Il miglior bistrot in Italia? A Firenze Il Borro Tuscan Bistro lancia la sfida con una cena a 4 mani

Nel cuore di Firenze, sul lungarno Acciaioli, una interessante proposta gourmet quella de Il Borro Tuscan Bistro, con una formula, quella del bistrot poco diffusa, ma amata, anche in Italia. Il piacere, e gusto, di provarlo, in una cena a 4 mani con chef di livello

Poco prima delle festività di Natale a Il Borro Tuscan Bistro di Firenze, si é tenuta una cena degustazione a 4 mani ad opera di Andrea Campani, Executive Chef dell’Osteria del Borro, supervisor della cucina dell’omonimo gruppo e dello Chef bistellato Nino Di Costanzo del ristorante Danì Maison ad Ischia.

A ll Borro Tuscan Bistro abbiamo voluto dar vita ad uno spazio diverso, non tanto per essere artificiosamente anticonvenzionali, quanto per emanciparsi da schemi o etichette prestabilite.

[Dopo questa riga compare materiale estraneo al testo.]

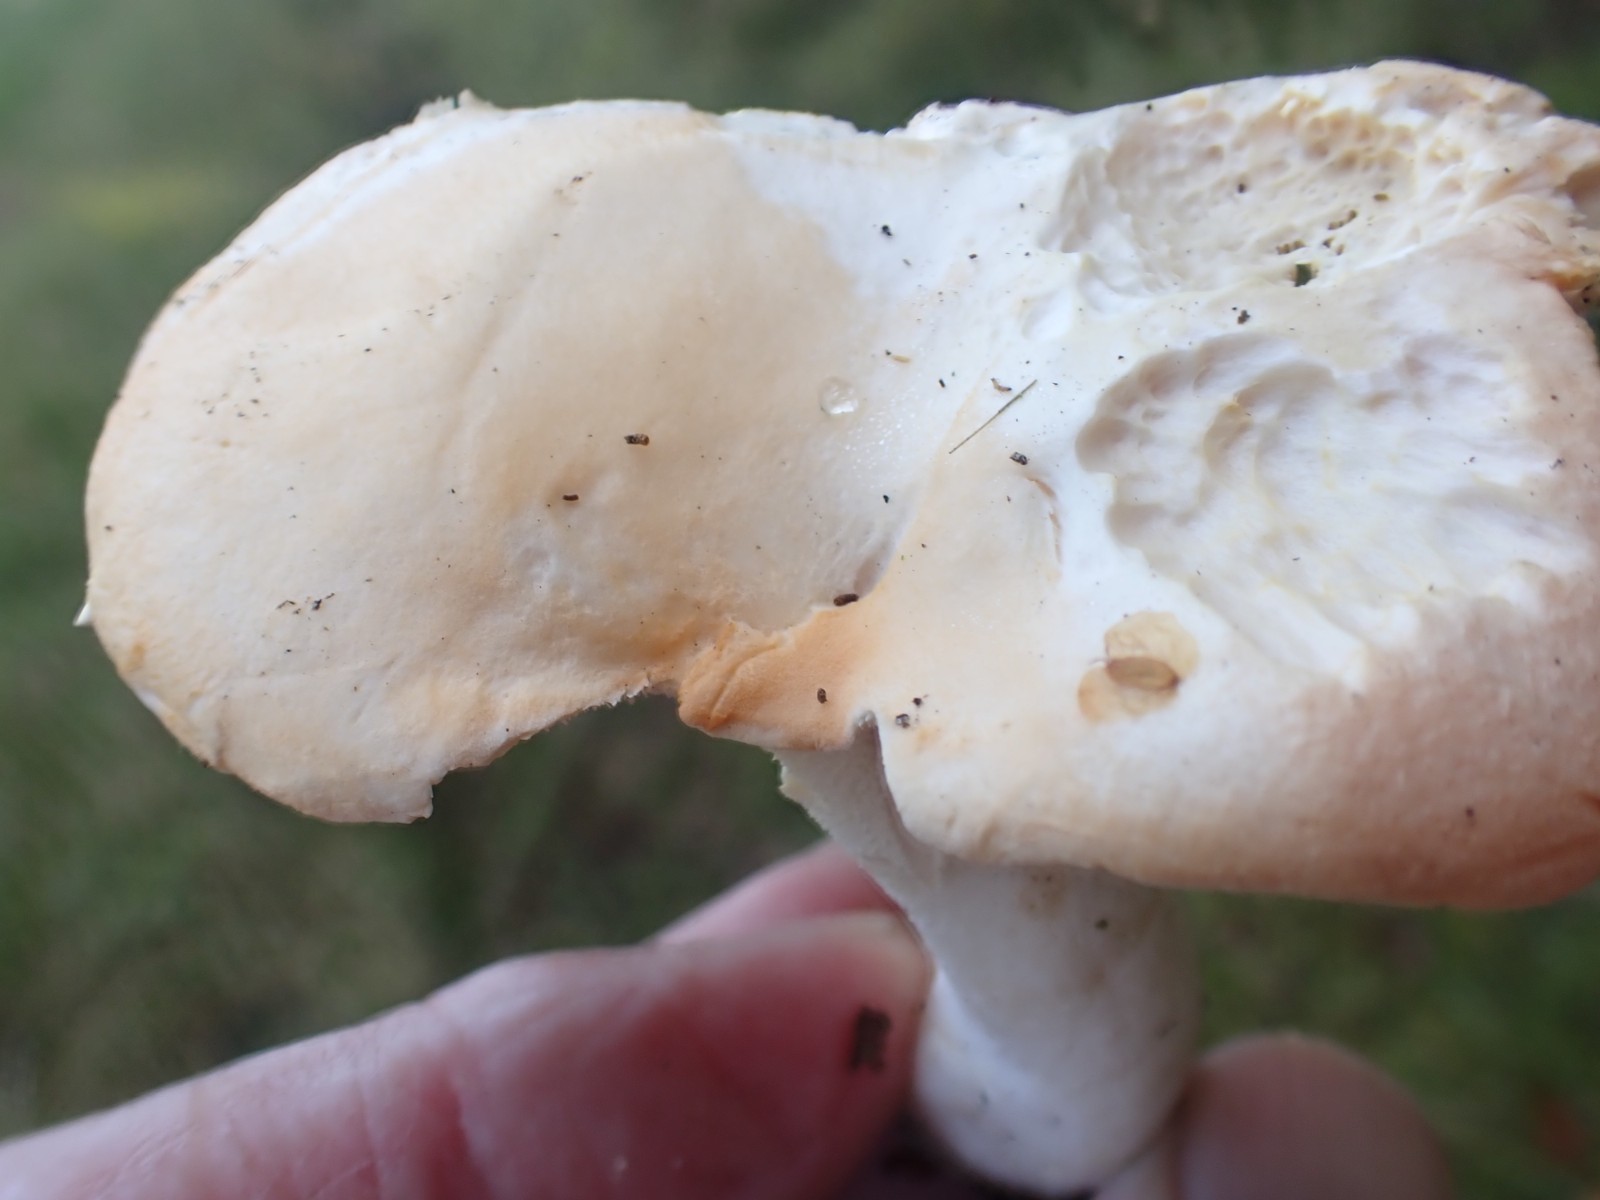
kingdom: Fungi
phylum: Basidiomycota
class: Agaricomycetes
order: Cantharellales
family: Hydnaceae
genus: Hydnum
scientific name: Hydnum repandum
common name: almindelig pigsvamp
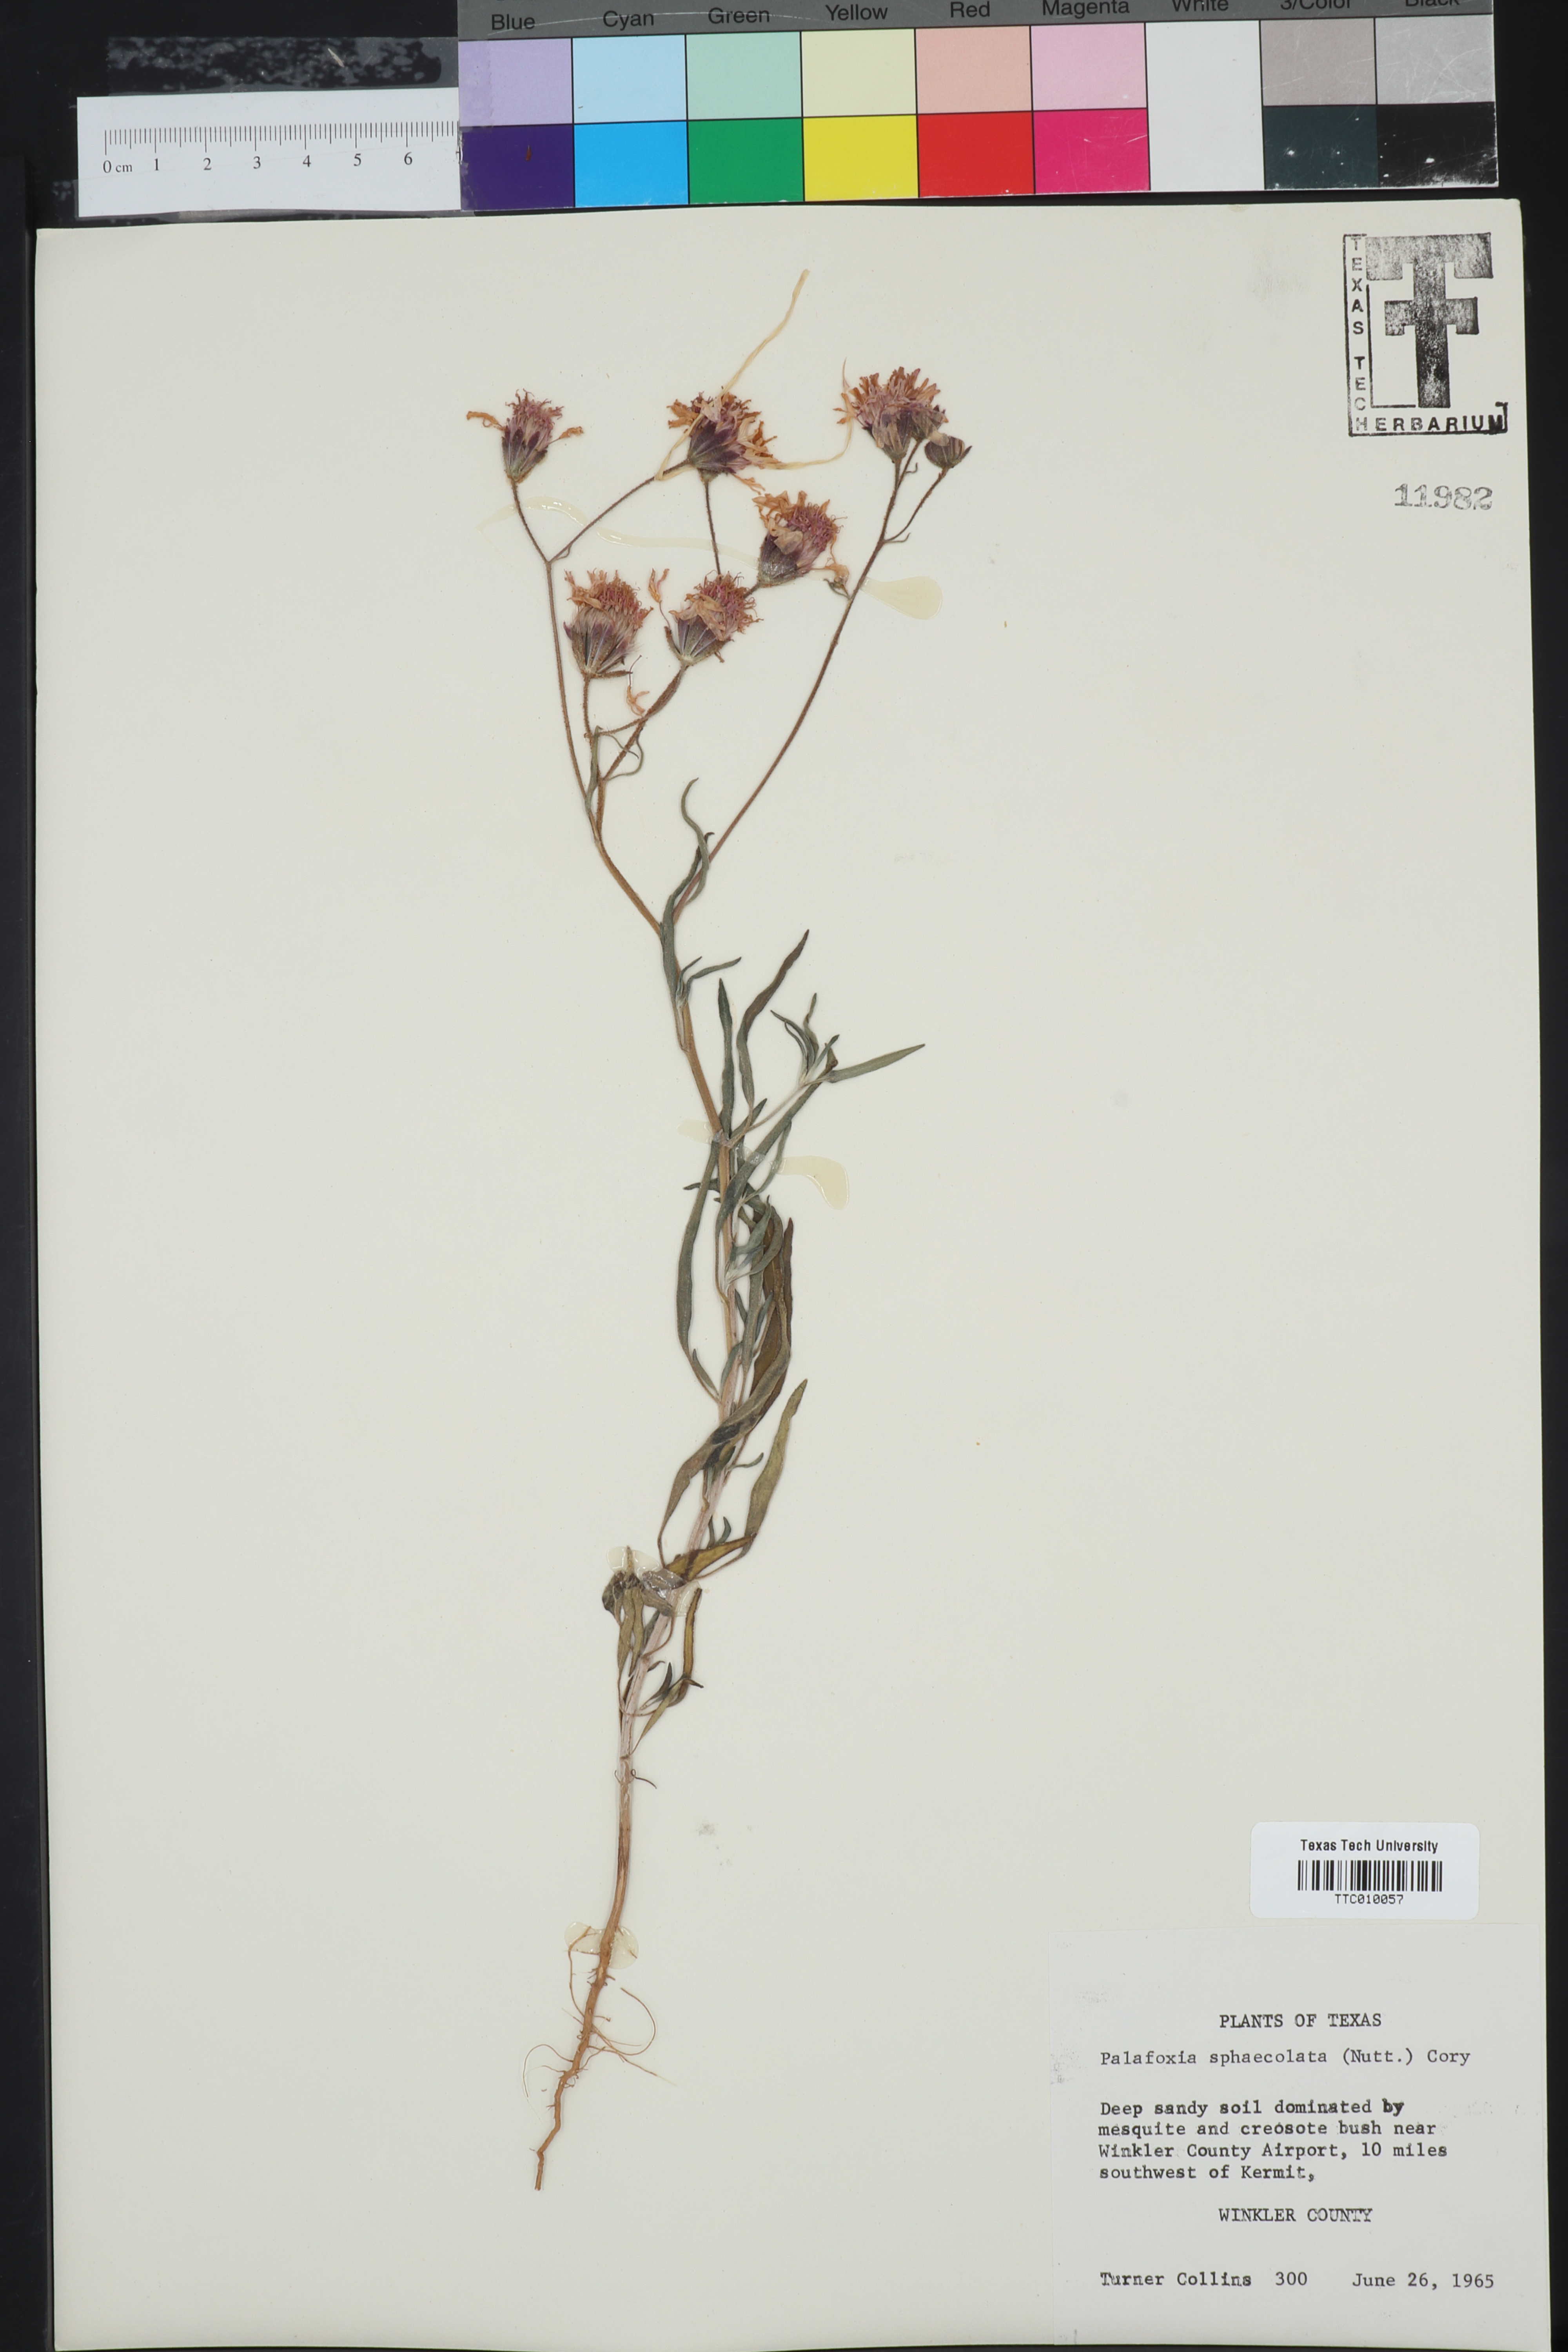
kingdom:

Un’idea semplice ma controcorrente: quella che si possa assaporare un brunch, un aperitivo o una cena mantenendo comunque sempre alta la qualità, una qualità con forme e tempi differenti dall’usuale Sito Il Borro Tuscan Bistro

Una cena per celebrare sia la nuova sala del ristorante di Lungarno degli Acciaioli, Il Borro Tuscan Bistro, sia la grande amicizia tra i due Chefs.
Dopo varie sfiziosissime entrées – alette di farro bio dell’orto del Borro, pesto di pomodori secchi ed olive, polenta soffiata, crema di parmigiano e tartufo nero, polpette di lampredotto su crema di bietole -, iniziamo con una tartare di gambero rosso all’arancia e foglie d’oro. La dolcezza del gambero viene inizialmente accompagnata ed a fine lingua contrastata dall’acidità dell’arancia donando al palato una sensazione di freschezza e ripulendo la bocca pronta ad accogliere il prossimo boccone.

Continuiamo con un doppio raviolo di coniglio con mozzarella affumicata e parmigiano. Apprezzamento particolare va alla porosità della pasta con la quale é stato fatto il raviolo, che facilita l’integrazione dello stesso con il suo condimento. Arriviamo al piccione con purea di castagne, cicoria e scalogno in agrodolce. Non amo il piccione, lo ammetto, ma era un piatto eseguito alla perfezione a partire dalla cottura sino ad arrivare alla purea di castagne, ciò che ho amato di più in questo piatto. Come dessert mousse di yogurt e frutti rossi. Leggera, spumosa, fresca ed il cake crumble sulla mousse rende piacevole ogni successivo assaggio.

La sorpresa finale dello Chef Di Costanzo lascia tutti di stucco, facendo servire un apparentemente semplice spaghetto ai tre pomodori freschi e basilico appena dopo il dessert. Un dejà vù per molti ristoranti stellati ma, vi assicuro, sono regali che si accettano sempre molto volentieri.
I vini in degustazione per la serata: Bolle di Borrorosé Metodo Classico 2014 (60 mesi sui lieviti), Petruna 2018 (Sangiovese in anfora), Polissena 2018, Vin Santo del Chianti Occhio di Pernice 2013.

Un’esperienza elegante ed affascinante nel blending di due diverse filosofie di cucina e di straordinarie materie prime così diverse ed allo stesso tempo così simili da essere facilmente intervallabili. Del resto é facile quando si parla d’eccellenze. La location affacciata sull’Arno d’argento e Firenze hanno fatto la loro parte, perché Firenze… è sempre Firenze!